When a new flow is established, the first packet is in either the NEW or RELATED state, and subsequent packets are in the ESTABLISHED state.  RELATED means that netfilter thinks that the new flow is somehow related to another flow, and therefore shouldn't be handled in complete isolation.

I've seen information elsewhere that says that when a flow starts in the RELATED state, it inherits the connmark from the parent.  Experimentation shows that this isn't entirely accurate (or at least, not entirely clear).  It turns out that flows that start in the RELATED state permanently share the same connmark data with the flow(s) that they are related to.  This means that if any of the flows change their connmark, those changes also affect any other flows that they are related to.

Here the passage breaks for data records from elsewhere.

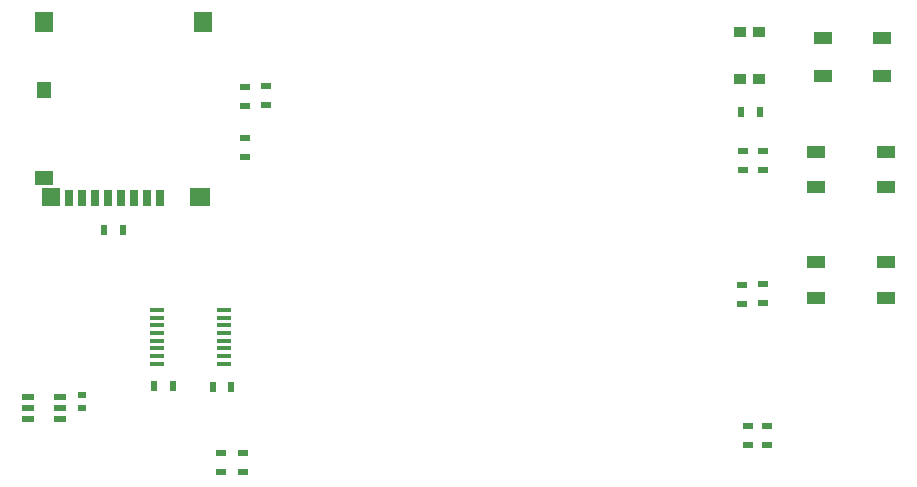
<source format=gtp>
G04*
G04 #@! TF.GenerationSoftware,Altium Limited,Altium Designer,21.0.9 (235)*
G04*
G04 Layer_Color=8421504*
%FSLAX44Y44*%
%MOMM*%
G71*
G04*
G04 #@! TF.SameCoordinates,2588B0E2-F362-4AB3-B6B3-F61507E4C0EF*
G04*
G04*
G04 #@! TF.FilePolarity,Positive*
G04*
G01*
G75*
%ADD16R,1.5500X1.0000*%
%ADD17R,1.0000X0.5000*%
%ADD18R,0.6400X0.5000*%
%ADD19R,0.9500X0.6000*%
%ADD20R,0.6000X0.9500*%
%ADD21R,1.5000X1.3000*%
%ADD22R,1.5000X1.7000*%
%ADD23R,1.2000X1.4000*%
%ADD24R,1.7000X1.5000*%
%ADD25R,1.6000X1.5000*%
%ADD26R,0.8000X1.4000*%
%ADD27R,1.0000X0.9000*%
%ADD28R,1.5000X1.0000*%
%ADD29O,1.2000X0.4000*%
D16*
X855658Y306339D02*
D03*
X796658D02*
D03*
Y336339D02*
D03*
X855658D02*
D03*
Y399560D02*
D03*
X796658D02*
D03*
Y429560D02*
D03*
X855658D02*
D03*
D17*
X129046Y203500D02*
D03*
Y213000D02*
D03*
Y222500D02*
D03*
X156046D02*
D03*
Y213000D02*
D03*
Y203500D02*
D03*
D18*
X175260Y223740D02*
D03*
Y213140D02*
D03*
D19*
X330962Y485520D02*
D03*
Y469520D02*
D03*
X313157Y484918D02*
D03*
Y468918D02*
D03*
Y441066D02*
D03*
Y425066D02*
D03*
X733484Y300950D02*
D03*
Y316950D02*
D03*
X751234Y317450D02*
D03*
Y301450D02*
D03*
X751490Y414017D02*
D03*
Y430017D02*
D03*
X734894Y430200D02*
D03*
Y414200D02*
D03*
X755250Y181778D02*
D03*
Y197778D02*
D03*
X738500Y181250D02*
D03*
Y197250D02*
D03*
X311500Y174750D02*
D03*
Y158750D02*
D03*
X293000Y175000D02*
D03*
Y159000D02*
D03*
D20*
X301493Y230548D02*
D03*
X285492D02*
D03*
X252243Y231056D02*
D03*
X236243D02*
D03*
X209510Y363250D02*
D03*
X193510D02*
D03*
X732750Y463250D02*
D03*
X748750D02*
D03*
D21*
X142546Y407802D02*
D03*
D22*
X277546Y539802D02*
D03*
X142546D02*
D03*
D23*
Y481802D02*
D03*
D24*
X275046Y391302D02*
D03*
D25*
X149046D02*
D03*
D26*
X241046Y390302D02*
D03*
X230046D02*
D03*
X219046D02*
D03*
X208046D02*
D03*
X197046D02*
D03*
X186046D02*
D03*
X175046D02*
D03*
X164046D02*
D03*
D27*
X747894Y531500D02*
D03*
Y491500D02*
D03*
X731894D02*
D03*
Y531500D02*
D03*
D28*
X852250Y525750D02*
D03*
Y493750D02*
D03*
X802250D02*
D03*
Y525750D02*
D03*
D29*
X238349Y295716D02*
D03*
Y289216D02*
D03*
Y282716D02*
D03*
Y276216D02*
D03*
Y269716D02*
D03*
Y263216D02*
D03*
Y256716D02*
D03*
Y250216D02*
D03*
X295348Y295716D02*
D03*
Y289216D02*
D03*
Y282716D02*
D03*
Y276216D02*
D03*
Y269716D02*
D03*
Y263216D02*
D03*
Y256716D02*
D03*
Y250216D02*
D03*
M02*

</source>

The REJECT filter target asks the kernel to drop the packet being processed and reply with some kind of packet that indicates that it was rejected.  For example, "-j REJECT --reject-with tcp-reset" will respond with a TCP RST packet.  The response packet originates in the OUTPUT chains and has a state of RELATED, rather than being considered part of the original connection as you might expect.

In the case of rejecting connections with a TCP RST packet, the RST will, of course, have the same 5-tuple as the original TCP connection.  There doesn't appear to be any way of accessing a unique ID that identifies the flow, so as far as I can tell it is (probably) impossible for an external application to reliably tell the difference between packets belonging to the original (rejected) flow, and packets belonging to the related flow that carries the RST.

It is a shame that a flow ID isn't made available to user applications through the NFLOG / NFQUEUE interface.  Some poking around suggests that a flow ID *might* be available through the NFQA_CT section of the netlink message, so that warrants further investigation maybe.